Once again, Guy Gavriel Kay does not disappoint. That said, the very beginning didn’t really grab me (especially the caper on Rian’s Island). But partway through chapter 3, Blaise, our main character, gets ambushed, and I was hooked for the rest of the novel.

This is a fantasy drawing deeply of southern France. The Court of Love rules here, and troubadours and joglars are what keep the Court vital. There is a god-goddess duo here which is much reflected in somewhat separate but equally important male and female characters of the novel. The nature of Corannos the god are not much gone into, but Rian’s, the goddess, power all emanates from an island in the southern sea. The world is much wider than we really get to see, Gorhaut being somewhat developed as the antithesis of Arbonne, and Portezza being an Italy-equivalent that a couple characters are from and the main character has spent time in, and other areas merely mentioned.
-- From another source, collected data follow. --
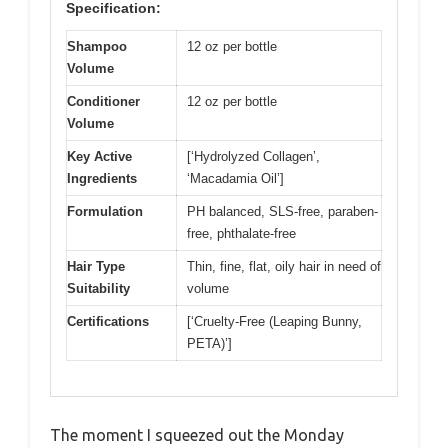
Specification:
Shampoo
12 oz per bottle
Volume
Conditioner
12 oz per bottle
Volume
Key Active
[‘Hydrolyzed Collagen’,
Ingredients
‘Macadamia Oil’]
Formulation
PH balanced, SLS-free, paraben-
free, phthalate-free
Hair Type
Thin, fine, flat, oily hair in need of
Suitability
volume
Certifications
[‘Cruelty-Free (Leaping Bunny,
PETA)’]
The moment I squeezed out the Monday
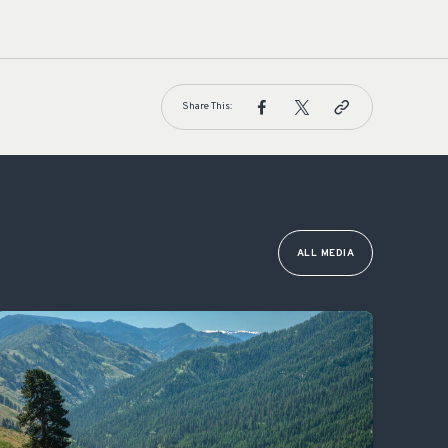
Share This:
ALL MEDIA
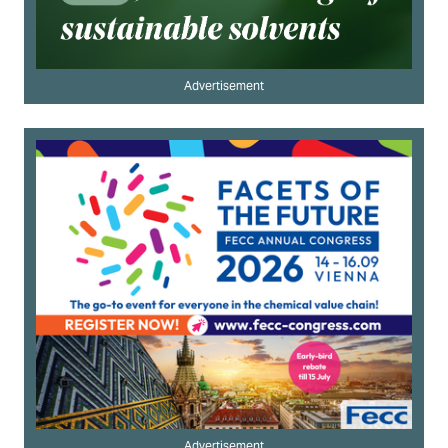
Advertisement
Advertisement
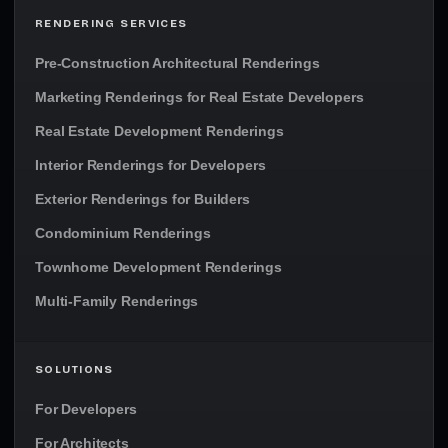
RENDERING SERVICES
Pre-Construction Architectural Renderings
Marketing Renderings for Real Estate Developers
Real Estate Development Renderings
Interior Renderings for Developers
Exterior Renderings for Builders
Condominium Renderings
Townhome Development Renderings
Multi-Family Renderings
SOLUTIONS
For Developers
For Architects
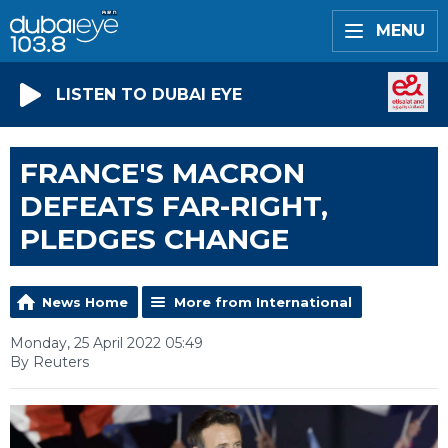
MENU
LISTEN TO DUBAI EYE
FRANCE'S MACRON
DEFEATS FAR-RIGHT,
PLEDGES CHANGE
News Home
More from International
Monday, 25 April 2022 05:49
By Reuters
The novel is, as ever with Kay, well-paced, with the action working up to greater heights after every lull, and Blaise becoming more important in every lull. His centrality to events flows naturally as we learn more about him, and he takes to himself more responsibility.

There is a much wider cast of characters, many of which get to be viewpoint characters at one point or another. However, Lisset, the second-most prominent, seems a little undeserved as her progression doesn’t seem to mirror the novel’s like Blaise, even though she’s a vital viewpoint, and in the center of the distinctive artistic-centered culture Kay is presenting here.

And that just barely scratches the surface of an expansive novel. All of Kay’s books have enough going on to feel epic, and I think this one tops Tigana and Al-Rassan in that for me. Better yet, I have thought for a while that Occitian France needed more attention, and this makes a good primer on the subject.